Once the bike was sorted out we had about 4 minutes to get to the ferry port, collect our tickets and then embark. Bora escorted us to the port, jumped off his bike to sort out the ticket - lucky he did as the machine wasn't working and he was able to talk to the guy fixing it - and then point us in the right direction. We got on the ferry and had just found our seats as it left. The ferry is very civilised as everyone has a seat allocated to them so there's no scrabbling for better seats. They also have catering staff wandering round dispensing drinks and ice creams - P&O could learn a thing or two from them.
Finally we arrived at our destination, Istanbul, where we had to find our hotel. We'd been told that if we reached the bridge we'd gone too far. It looked quite straightforward as we took a left to take us into Sultanahmet where our hotel is but, unfortunately, it wasn't a left it was a ramp for the bridge we were trying to avoid! On the other side we started an illegal U-turn only to pull up behind 2 police bikes so we turned left instead. At that point we decided to use our trick from Sarajevo - I pulled in to the next taxi rank and Lyn jumped into a taxi. The taxi driver was a very considerate and drove nice and slowly to ensure he didn't lose me which meant chaos ensued as all the fast-moving traffic flowed around us. He also left his hazard lights on to ensure I knew which taxi it was (there are thousands of yellow taxis here) which was fine except I didn't ever know which way the taxi was going to turn! Ten minutes later we were at our hotel and I don't think we'd have ever found it without him.
Monday 23 and Tuesday 24 June
Istanbul
We'll be here for a few days now. As I've mentioned in the past my back has been pretty sore and we'd been seriously considering leaving the bike in Istanbul while we flew home for a week to try to get it sorted out. Customs implications relating to the bike meant that wasn't go to work very easily so David to the rescue once again. He gave me the name of a local orthopaedic specialist who I made an appointment with to see about getting a cortisone injection (I tried to get one before we left but the local specialist couldn't fit me in).
We saw the specialist at 10 o'clock on Monday morning, 30 minutes later we were sitting in front of a pain specialist and an hour after that I was having an MRI and was told to come back at 10 the following morning for the injection! Private medicine doesn't work that smoothly at home. (The MRI cost the princely sum of about £83. I think the last one I had in the UK was £600).

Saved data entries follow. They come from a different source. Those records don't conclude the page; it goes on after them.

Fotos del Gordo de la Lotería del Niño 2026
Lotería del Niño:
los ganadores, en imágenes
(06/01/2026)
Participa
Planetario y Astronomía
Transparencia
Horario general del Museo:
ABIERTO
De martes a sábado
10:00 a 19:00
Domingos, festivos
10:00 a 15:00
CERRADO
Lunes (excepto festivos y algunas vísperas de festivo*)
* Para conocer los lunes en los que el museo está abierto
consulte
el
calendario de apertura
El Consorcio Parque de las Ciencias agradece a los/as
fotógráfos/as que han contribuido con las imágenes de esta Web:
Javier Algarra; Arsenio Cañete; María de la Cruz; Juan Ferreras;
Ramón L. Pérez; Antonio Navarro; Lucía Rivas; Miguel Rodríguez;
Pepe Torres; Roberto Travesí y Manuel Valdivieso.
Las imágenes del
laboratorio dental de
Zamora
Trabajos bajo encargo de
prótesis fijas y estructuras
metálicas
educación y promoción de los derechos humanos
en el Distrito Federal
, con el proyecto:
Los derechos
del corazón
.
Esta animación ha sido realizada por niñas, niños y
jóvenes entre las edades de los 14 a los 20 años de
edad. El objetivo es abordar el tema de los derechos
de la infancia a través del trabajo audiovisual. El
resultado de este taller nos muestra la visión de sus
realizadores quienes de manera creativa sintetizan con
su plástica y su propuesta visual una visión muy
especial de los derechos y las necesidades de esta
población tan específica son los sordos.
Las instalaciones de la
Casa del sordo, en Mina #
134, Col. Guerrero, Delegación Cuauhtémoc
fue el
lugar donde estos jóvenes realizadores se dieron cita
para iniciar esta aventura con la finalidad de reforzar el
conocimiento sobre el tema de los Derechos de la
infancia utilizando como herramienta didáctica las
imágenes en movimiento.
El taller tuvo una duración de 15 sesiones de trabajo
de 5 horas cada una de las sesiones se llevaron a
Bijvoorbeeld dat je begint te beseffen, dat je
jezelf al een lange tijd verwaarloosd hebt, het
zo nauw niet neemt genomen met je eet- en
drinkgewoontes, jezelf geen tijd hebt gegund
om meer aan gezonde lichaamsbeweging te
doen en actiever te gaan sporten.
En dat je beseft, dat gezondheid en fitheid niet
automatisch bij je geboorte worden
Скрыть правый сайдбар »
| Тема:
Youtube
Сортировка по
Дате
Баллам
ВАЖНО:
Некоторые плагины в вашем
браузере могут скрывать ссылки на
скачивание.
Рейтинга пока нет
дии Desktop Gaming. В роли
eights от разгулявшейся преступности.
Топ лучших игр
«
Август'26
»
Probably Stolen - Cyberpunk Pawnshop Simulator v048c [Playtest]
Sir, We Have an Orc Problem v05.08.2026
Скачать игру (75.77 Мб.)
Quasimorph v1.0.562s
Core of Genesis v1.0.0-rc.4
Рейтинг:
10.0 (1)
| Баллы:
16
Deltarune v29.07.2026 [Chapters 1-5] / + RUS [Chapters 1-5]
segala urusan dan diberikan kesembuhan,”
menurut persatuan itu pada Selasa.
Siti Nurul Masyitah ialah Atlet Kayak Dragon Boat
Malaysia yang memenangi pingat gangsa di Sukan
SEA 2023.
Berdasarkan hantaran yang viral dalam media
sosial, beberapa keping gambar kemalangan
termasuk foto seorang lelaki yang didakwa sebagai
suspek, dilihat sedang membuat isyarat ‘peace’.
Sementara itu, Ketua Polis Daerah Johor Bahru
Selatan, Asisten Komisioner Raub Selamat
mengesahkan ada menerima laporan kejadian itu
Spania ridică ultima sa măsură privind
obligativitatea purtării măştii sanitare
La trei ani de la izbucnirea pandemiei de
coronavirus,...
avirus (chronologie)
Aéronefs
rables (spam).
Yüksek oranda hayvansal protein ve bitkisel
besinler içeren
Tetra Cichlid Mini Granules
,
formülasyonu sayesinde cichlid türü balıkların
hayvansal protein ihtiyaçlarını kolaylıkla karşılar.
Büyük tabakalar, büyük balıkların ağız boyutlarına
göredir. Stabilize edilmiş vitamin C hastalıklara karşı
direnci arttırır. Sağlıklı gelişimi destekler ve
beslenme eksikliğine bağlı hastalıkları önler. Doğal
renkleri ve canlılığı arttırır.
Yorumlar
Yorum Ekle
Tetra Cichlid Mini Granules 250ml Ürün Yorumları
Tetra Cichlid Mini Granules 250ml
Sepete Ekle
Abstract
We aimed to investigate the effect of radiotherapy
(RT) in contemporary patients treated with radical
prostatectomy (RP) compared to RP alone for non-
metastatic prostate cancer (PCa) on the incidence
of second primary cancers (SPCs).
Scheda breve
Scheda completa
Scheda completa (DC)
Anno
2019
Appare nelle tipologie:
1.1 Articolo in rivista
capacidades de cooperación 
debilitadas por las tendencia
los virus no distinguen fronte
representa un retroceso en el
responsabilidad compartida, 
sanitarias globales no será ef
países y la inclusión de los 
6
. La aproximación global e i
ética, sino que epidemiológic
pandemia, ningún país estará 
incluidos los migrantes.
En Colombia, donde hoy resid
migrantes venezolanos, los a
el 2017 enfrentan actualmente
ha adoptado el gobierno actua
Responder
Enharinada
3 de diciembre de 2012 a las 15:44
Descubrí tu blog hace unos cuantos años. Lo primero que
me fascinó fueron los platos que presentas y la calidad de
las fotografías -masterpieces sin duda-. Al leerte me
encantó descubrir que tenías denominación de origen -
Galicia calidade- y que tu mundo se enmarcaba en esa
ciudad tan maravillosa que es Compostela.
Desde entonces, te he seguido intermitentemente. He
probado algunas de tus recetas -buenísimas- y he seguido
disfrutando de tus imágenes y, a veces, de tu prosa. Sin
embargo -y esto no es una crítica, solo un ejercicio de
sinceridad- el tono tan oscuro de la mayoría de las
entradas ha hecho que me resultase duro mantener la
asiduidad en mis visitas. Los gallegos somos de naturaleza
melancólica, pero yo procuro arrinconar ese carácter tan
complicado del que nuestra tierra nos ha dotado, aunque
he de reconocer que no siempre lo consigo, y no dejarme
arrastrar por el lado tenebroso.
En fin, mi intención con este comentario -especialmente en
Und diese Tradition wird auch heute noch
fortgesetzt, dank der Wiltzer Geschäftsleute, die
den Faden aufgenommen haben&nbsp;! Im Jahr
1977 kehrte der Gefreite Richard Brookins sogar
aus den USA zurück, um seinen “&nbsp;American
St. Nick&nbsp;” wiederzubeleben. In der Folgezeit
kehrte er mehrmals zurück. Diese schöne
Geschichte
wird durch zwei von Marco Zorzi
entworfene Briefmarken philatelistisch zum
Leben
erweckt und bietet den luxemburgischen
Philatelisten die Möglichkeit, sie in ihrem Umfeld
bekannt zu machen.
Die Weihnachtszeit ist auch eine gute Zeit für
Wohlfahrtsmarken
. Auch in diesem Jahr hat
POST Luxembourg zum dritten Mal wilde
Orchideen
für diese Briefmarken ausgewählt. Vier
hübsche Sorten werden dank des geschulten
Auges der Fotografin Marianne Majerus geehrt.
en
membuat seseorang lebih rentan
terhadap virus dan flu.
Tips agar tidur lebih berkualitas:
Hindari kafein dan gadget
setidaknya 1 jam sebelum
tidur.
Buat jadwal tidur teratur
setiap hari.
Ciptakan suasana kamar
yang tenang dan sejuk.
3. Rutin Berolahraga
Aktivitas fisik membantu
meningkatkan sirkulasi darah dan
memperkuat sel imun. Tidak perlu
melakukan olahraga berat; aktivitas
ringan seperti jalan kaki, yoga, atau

This morning we went to the hospital for the injection. It was a bit strange being in a hospital where few speak our language but there was always the interpreter available at the end of a 'phone if we needed him (thank you Jay). They didn't have any normal rooms left so we were put into a VIP Room at no extra charge - shame! It was even more peculiar in theater as IME theatre staff always chat to the patient but the language problem made that impossible. Anyway, the injection was given and we got back from the hospital at about 18:30.
I'm glad that's over!
I was still pretty groggy from the sedative yesterday evening and I'm sitting here doing this now as I can't sleep. The good news though is that my back is more comfortable than it's been for a year although that may still be the local anaesthetic at work. As usual I had to show I could eat and hold down food before I left the hospital. Remember I said I was a 'conservative' eater? I imagine my face was a picture while I was trying to force some of the food they gave me down!
I'm supposed to have bed rest all day today but I don't envy Lyn trying to ensure that happens.
We'll probably be here until Friday or maybe Saturday when we'll head off in the general direction of Greece.
Kevin (who feels somewhat inadequate having read the 'Europe Unpaved Taster' thread) & Lyn (who is really glad we weren't on any of the trails shown in that thread!)


when we have your log to read 10/10 many thanks.